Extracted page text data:
# # # # # # #

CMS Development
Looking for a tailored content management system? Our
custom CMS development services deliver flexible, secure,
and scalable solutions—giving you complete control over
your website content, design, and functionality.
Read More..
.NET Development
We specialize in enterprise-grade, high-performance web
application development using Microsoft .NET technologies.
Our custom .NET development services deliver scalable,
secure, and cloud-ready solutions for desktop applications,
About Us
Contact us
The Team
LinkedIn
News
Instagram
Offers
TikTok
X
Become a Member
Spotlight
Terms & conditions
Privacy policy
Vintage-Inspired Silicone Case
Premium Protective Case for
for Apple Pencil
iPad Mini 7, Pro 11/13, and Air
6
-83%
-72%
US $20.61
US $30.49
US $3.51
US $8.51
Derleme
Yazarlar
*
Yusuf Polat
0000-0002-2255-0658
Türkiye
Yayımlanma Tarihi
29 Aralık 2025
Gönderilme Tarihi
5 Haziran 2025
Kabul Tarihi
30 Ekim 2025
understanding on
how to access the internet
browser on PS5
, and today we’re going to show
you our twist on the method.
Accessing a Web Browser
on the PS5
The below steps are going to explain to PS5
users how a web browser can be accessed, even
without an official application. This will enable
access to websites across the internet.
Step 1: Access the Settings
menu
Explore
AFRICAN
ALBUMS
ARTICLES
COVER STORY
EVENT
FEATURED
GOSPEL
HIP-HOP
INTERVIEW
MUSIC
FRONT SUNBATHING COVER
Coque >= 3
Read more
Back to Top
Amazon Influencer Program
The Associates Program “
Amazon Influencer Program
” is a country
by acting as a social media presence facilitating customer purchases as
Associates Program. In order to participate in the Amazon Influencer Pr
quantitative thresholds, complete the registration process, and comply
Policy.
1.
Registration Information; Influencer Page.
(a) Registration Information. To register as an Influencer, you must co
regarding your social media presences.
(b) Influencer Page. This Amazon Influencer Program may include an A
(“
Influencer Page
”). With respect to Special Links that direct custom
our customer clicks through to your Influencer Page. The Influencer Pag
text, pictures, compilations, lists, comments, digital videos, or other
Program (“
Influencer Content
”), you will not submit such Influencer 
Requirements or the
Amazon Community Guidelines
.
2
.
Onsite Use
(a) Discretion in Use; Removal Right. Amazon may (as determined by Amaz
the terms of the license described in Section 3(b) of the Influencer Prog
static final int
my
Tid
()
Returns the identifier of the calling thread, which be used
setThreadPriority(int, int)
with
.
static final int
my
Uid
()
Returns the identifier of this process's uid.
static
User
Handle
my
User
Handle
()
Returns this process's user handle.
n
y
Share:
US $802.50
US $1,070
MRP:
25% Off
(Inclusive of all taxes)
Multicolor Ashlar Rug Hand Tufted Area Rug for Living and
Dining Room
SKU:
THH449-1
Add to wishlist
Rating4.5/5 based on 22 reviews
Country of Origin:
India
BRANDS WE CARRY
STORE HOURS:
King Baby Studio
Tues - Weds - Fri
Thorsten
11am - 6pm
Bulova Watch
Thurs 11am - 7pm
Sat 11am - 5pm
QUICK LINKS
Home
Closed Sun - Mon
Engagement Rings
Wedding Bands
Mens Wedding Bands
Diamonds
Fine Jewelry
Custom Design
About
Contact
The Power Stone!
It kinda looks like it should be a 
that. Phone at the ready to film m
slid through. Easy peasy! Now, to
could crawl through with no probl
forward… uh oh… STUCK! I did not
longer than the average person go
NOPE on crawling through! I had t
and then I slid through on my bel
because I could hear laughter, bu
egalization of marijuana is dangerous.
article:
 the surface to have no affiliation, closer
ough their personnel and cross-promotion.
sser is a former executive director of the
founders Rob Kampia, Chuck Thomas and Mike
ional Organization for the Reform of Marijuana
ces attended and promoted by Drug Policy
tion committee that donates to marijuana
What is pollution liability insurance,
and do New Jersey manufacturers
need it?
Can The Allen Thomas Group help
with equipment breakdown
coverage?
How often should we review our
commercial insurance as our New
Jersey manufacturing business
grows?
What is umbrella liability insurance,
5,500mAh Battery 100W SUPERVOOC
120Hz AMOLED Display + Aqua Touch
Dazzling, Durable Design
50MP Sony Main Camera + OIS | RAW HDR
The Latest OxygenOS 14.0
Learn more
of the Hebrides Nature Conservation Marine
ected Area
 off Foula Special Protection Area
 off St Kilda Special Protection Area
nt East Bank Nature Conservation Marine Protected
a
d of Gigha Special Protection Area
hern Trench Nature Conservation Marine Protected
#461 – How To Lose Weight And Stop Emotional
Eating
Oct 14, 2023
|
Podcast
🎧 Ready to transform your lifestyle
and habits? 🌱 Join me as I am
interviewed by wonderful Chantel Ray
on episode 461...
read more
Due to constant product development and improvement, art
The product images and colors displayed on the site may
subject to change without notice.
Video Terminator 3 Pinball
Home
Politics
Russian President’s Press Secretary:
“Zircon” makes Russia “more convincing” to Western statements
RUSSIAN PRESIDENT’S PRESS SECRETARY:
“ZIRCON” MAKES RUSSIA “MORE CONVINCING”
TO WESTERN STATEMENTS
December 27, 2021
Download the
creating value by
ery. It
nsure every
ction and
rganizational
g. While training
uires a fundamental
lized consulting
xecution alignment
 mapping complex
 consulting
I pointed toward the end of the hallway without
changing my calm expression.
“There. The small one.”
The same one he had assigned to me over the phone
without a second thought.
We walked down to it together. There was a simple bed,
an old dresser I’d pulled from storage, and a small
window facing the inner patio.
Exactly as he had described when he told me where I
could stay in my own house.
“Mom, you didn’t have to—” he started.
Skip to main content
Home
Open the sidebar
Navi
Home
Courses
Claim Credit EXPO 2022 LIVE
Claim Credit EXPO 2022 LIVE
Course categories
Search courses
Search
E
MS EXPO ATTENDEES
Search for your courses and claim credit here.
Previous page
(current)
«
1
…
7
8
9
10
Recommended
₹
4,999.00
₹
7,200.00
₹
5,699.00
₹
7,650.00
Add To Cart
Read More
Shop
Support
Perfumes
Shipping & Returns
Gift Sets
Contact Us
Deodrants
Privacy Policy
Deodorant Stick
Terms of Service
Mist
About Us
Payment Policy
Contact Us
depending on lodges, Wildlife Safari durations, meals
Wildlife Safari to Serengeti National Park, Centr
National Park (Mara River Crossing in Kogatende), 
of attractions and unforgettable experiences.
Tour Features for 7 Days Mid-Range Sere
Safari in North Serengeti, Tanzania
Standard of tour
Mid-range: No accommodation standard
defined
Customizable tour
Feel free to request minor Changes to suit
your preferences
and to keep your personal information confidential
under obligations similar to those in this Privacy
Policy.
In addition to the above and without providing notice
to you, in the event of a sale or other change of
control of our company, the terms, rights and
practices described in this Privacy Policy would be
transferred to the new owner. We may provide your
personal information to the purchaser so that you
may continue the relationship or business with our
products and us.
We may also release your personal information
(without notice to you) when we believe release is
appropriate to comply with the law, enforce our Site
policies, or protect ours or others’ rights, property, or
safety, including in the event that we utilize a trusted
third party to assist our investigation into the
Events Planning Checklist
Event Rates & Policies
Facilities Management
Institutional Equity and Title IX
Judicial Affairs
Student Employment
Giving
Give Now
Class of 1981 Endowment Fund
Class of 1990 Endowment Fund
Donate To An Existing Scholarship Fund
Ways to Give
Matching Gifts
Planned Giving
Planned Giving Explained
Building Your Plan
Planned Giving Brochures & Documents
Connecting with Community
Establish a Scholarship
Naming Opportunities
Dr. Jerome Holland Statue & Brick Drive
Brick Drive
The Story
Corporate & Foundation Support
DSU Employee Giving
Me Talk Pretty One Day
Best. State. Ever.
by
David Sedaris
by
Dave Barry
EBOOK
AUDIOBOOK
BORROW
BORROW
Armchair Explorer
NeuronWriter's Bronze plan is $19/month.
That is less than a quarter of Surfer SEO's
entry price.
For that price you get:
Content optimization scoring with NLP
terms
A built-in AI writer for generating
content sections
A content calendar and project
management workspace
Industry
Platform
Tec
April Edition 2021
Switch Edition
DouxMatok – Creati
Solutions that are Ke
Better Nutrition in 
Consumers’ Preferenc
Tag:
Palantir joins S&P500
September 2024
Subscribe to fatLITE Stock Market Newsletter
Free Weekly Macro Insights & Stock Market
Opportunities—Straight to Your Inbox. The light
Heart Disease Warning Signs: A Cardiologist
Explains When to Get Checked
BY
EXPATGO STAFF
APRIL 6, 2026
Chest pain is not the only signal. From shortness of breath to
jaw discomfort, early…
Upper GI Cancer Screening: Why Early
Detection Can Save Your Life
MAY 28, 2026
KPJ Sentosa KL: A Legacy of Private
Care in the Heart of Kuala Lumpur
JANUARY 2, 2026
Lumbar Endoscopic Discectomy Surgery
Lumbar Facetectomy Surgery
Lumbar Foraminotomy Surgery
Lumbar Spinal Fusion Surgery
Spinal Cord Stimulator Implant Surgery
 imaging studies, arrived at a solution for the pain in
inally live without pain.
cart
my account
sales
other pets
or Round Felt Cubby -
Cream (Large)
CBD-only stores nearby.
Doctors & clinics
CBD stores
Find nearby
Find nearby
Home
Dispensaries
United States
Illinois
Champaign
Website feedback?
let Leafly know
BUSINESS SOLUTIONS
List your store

# # # # # # #

**Exercise description**
A single figure, please: the number of lines in the data that hold the string "Endowment".

**Reply**
2